:: ACTIVITY LIST ::
1: In the passage below about teaching tailoring to women, in what month was the little center opened?
2: Extend the passage below about teaching tailoring to women in Rwanda, starting right after its final sentence.

:: PROVIDED TEXT ::

There are many challenges as to why or why not a project in Africa will succeed. The obstacles of generational impoverished living and being are many and monstrous to overcome. Just ask any non-profit or NGO (non-governmental organization) working in a developing country. For example, many times we have been told that if destitute women could just learn the skill of tailoring, then they would be able to provide for themselves and their families. So, we have tried. To be fair, there are some ladies who are now doing small scale mending and sewing with their machines, but we have also seen many women who could not get to school every day as they tried to survive and care for their families at the same time. The results have not been as hoped!

So, last spring when I asked church planter Justin in Rwanda what could be done to help women, once again I heard the reply, “By teaching them sewing/tailoring so they can sustain themselves and their children.” Justin assured me over and over again that in Rwanda it would be different and all of the reasons why. So, after MUCH negotiating we came to an agreement and a little center was opened in August.

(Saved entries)
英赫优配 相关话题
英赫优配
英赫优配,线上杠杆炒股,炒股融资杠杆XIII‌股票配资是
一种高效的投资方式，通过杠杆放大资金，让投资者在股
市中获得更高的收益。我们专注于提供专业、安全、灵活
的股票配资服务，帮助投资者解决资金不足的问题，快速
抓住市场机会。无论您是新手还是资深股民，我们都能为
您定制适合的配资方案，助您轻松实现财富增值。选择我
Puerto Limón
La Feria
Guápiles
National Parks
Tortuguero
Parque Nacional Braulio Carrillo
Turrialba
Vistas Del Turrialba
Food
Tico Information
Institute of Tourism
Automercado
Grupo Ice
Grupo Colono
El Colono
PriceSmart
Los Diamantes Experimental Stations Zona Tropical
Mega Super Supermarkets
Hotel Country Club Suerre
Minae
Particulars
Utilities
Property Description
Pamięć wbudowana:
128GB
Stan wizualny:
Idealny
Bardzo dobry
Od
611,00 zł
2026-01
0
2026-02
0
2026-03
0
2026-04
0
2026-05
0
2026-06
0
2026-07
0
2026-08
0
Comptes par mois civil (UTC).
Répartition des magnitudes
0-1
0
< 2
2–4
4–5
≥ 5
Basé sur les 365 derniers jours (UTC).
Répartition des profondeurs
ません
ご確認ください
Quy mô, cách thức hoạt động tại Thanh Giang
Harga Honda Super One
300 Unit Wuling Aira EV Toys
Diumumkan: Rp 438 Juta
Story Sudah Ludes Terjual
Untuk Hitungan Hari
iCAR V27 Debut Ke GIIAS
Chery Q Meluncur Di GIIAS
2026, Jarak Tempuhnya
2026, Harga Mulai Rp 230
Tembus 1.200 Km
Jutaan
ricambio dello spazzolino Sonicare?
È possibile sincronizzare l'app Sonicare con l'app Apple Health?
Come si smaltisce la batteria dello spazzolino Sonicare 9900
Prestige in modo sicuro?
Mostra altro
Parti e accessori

:: ANSWER SET ::
1: August.

2:
Roger and I were just now lucky enough to be able to visit the center and meet the 11 new and eager students. And, I have to say, I am very impressed with the project so far. There are THREE people in place to ensure the success of the students. One is discipling and empowering them spiritually to start to live out of a different mindset as well as affirming them as they start churches in their homes and also share the love of God with others; another one is teaching them accounting and budgeting; and the third, is the tailoring teacher. Each student was given one book to keep financial records in and had to purchase on their own another book to keep patterns and notes in. Already in the first two months they have learned how to make four items: a school dress uniform, shorts for boys, and two different types of skirts. The women themselves are responsible for the sewing machines and must keep them in good repair. If they fail to come to class (M-F, 8-2), then they will be dismissed and replaced. These moms seem very anxious to learn, excited to be there and from their consistency already, I feel confident that by the end of the year, we will see 11 students, competent and ready to start their own businesses.

The marker for success and the continuation of the program will be checking in with the students three months after graduation next June to see where they are and how they are doing. If, indeed, they are stable, we plan to double the students to continue the program the following year. This program is not easy for these women. Committing to letting go of the past and breaking out of the cycle of poverty is hard. There are many things coming against them. But, we believe, that “with God all things are possible” and are so thankful that we can trust that even as He has not given up on us, so He continues to reach out to these 11 and so many more precious women here in Rwanda.


Students singing and dancing to welcome us!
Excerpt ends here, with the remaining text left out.